Natasha Marrian Political editor: Business Day
The DA’s Makashule Gana. Picture: SUNDAY TIMES/SIMON MATHEBULA.
The DA’s Makashule Gana. Picture: SUNDAY TIMES/SIMON MATHEBULA.

Two days after the end of its national elective conference, the DA seems to be back in election mode again, as candidates start to jostle for the plum candidacy of Gauteng premier.

Gauteng is set to be hotly contested in the 2019 election, with the DA aiming to wrestle it away from the ANC. Some political analysts have said the DA stands a good chance of consolidating its 2016 electoral gains by taking the province from the governing ANC.

The DA already runs three metros in the province, courtesy of coalitions with a number of smaller parties.

The ANC, however, will not simply roll over and play dead.

The election of Cyril Ramaphosa as party and country president has seen its political fortunes revived following his promises to fight corruption and improve governance.

At the same time the departure of former president Jacob Zuma is likely to improve the ANC’s support in the largely urban province.

There is likely to be intense contestation within the DA for the post of premier candidate for the province.

Gauteng MPL Makashule Gana announced on Monday evening that he was in the running for the post.

There was talk in the DA that leader Mmusi Maimane may be in the running as the opposition party’s candidate. However, at the party congress over the weekend, Maimane was announced as the DA’s "presidential candidate" for 2019.

Other leaders rumoured to be in the running for the Gauteng premiership include party policy chief Gwen Ngwenya, Johannesburg mayor Herman Mashaba and his Tshwane counterpart, Solly Msimanga.

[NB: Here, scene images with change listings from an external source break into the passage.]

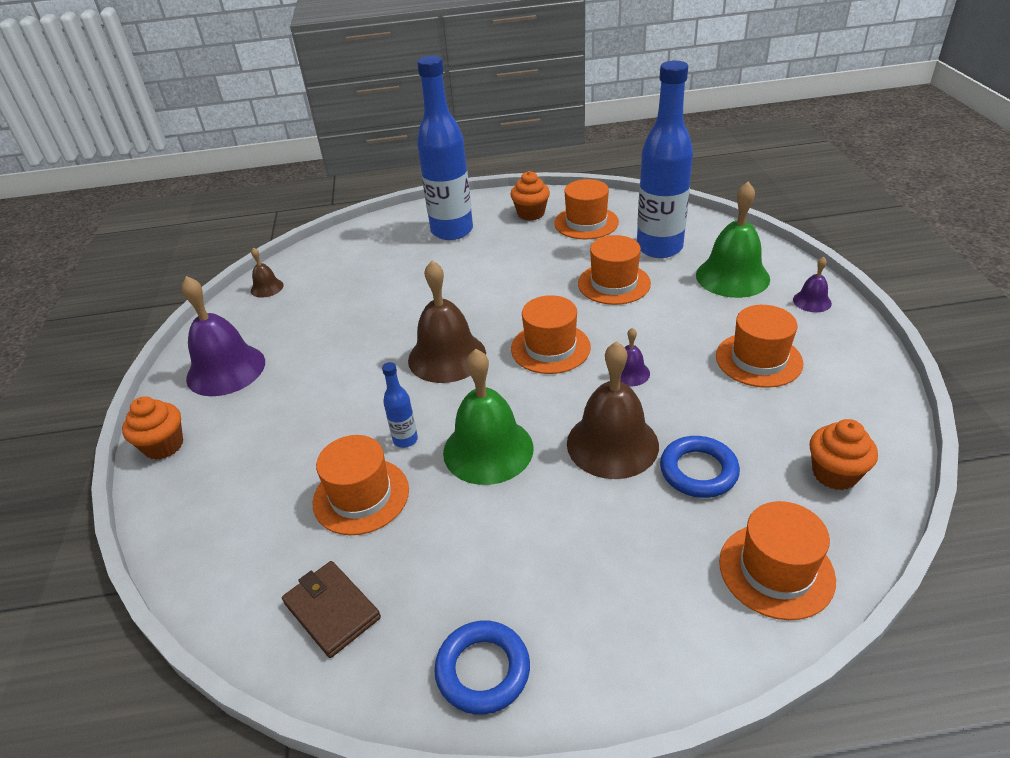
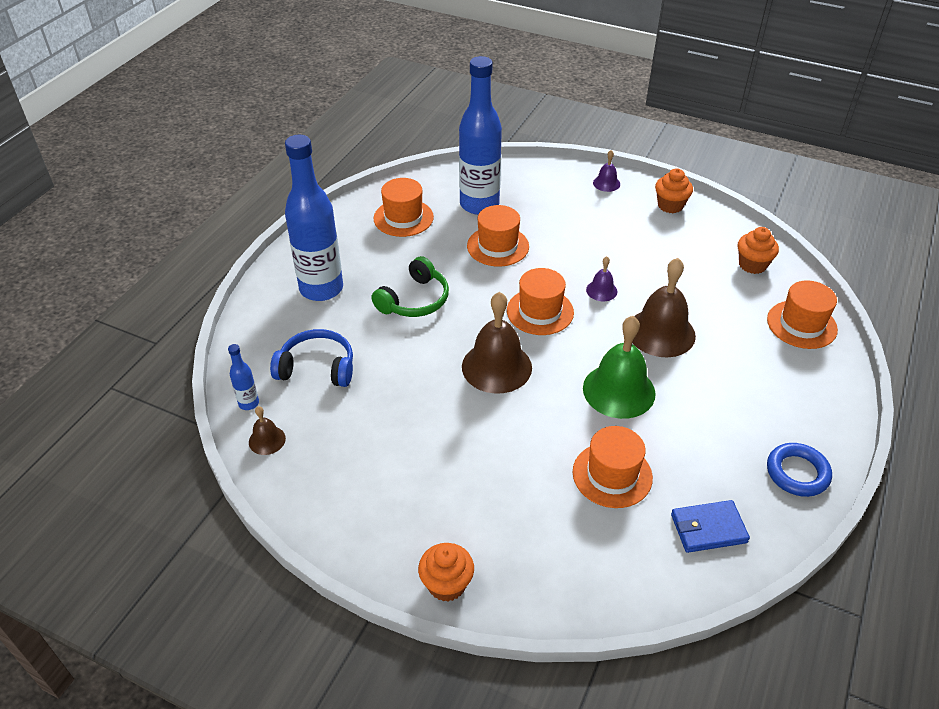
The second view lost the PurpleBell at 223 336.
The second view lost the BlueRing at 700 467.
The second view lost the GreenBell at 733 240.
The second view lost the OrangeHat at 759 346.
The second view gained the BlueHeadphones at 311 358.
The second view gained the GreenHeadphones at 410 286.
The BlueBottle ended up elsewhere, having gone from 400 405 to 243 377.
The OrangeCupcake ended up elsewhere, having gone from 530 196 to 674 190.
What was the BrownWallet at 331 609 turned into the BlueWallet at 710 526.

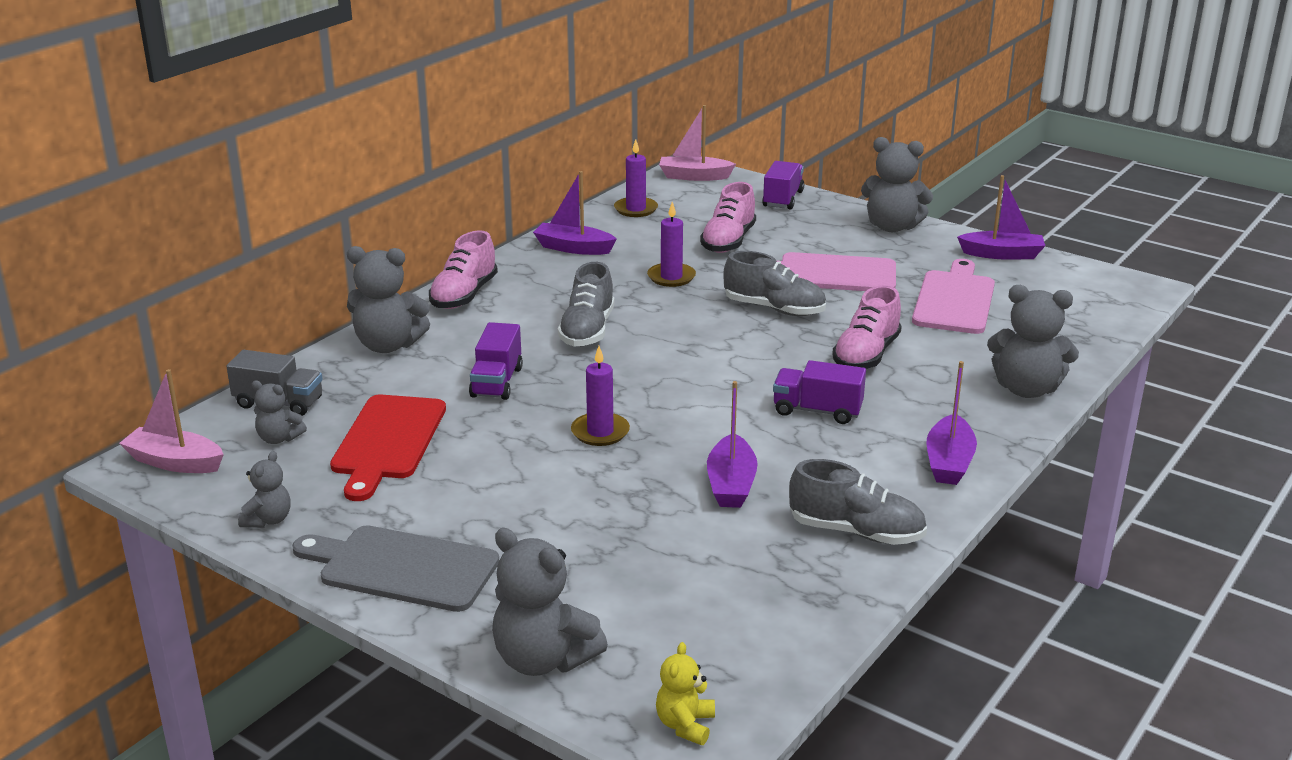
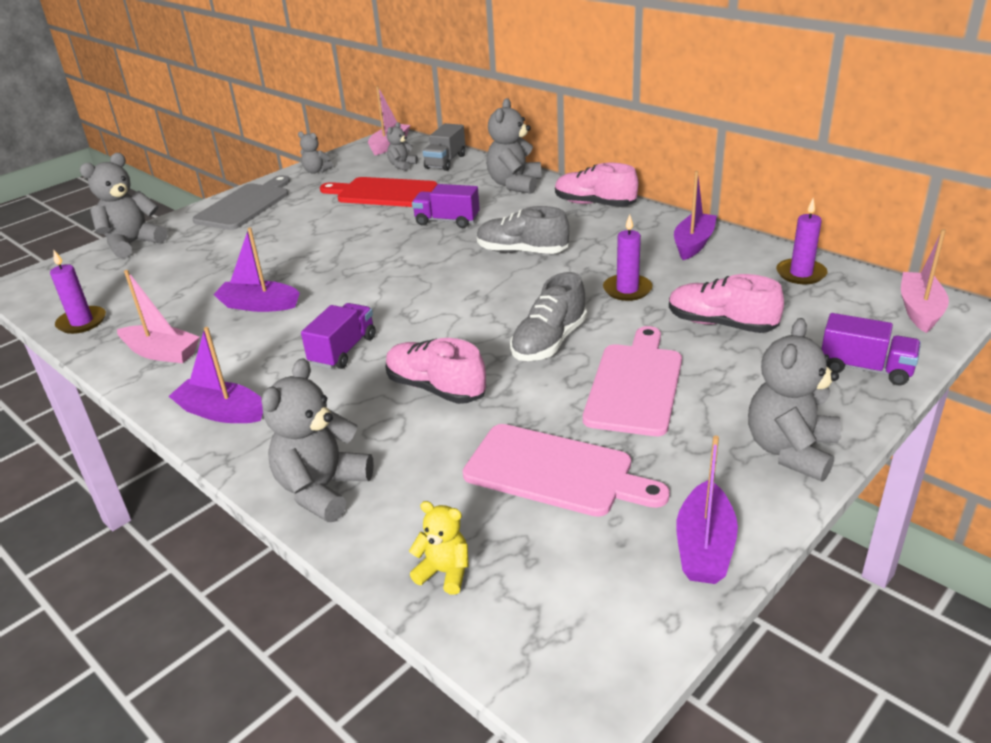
The PurpleCandle ended up elsewhere, having gone from 600 396 to 78 292.
The YellowTeddyBear ended up elsewhere, having gone from 685 693 to 439 548.
Where the GreyShoe stood at 858 502, the PinkBoat came to stand at 158 316.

While the DA was understood to have conducted research on potential premier candidates, the selection process for candidates had not yet started. It includes interviews by the party’s top brass.

Speaking at the Glenvista Country Club, Gana, a former DA youth leader, said: "I am a social liberal through and through. The DA is forever imprinted in my political DNA. I am ready to deliver a famous victory — not for me, but for the voiceless majority of Gauteng, who have been marginalised and ignored for far too long."

Gana said the dream of a non-racial SA lived on despite the storm threatening to engulf the country. He said his own political story was "sharpened" by the daily injustices of apartheid, as much as it was by the "triumph of the human spirit" to overcome this.

He hailed the late ANC struggle veteran, Winnie Madikizela-Mandela, saying her fight for freedom with the "fierce urge-ncy of now" should be reignited.

"I entered politics to help pull down South Africa’s walls of Jericho: the social and economic legacy of apartheid.

"I took up the good fight to build a South Africa that truly belongs to all her people — for the many and not just the few," Gana said.

He said the pace of change in SA was too slow and in many ways, the country was regressing. "Old trends can be like the power of the river, when we stop moving forwards, the current pulls us backwards. It is our job to never relax back into old habits and to keep pushing forward," Gana said.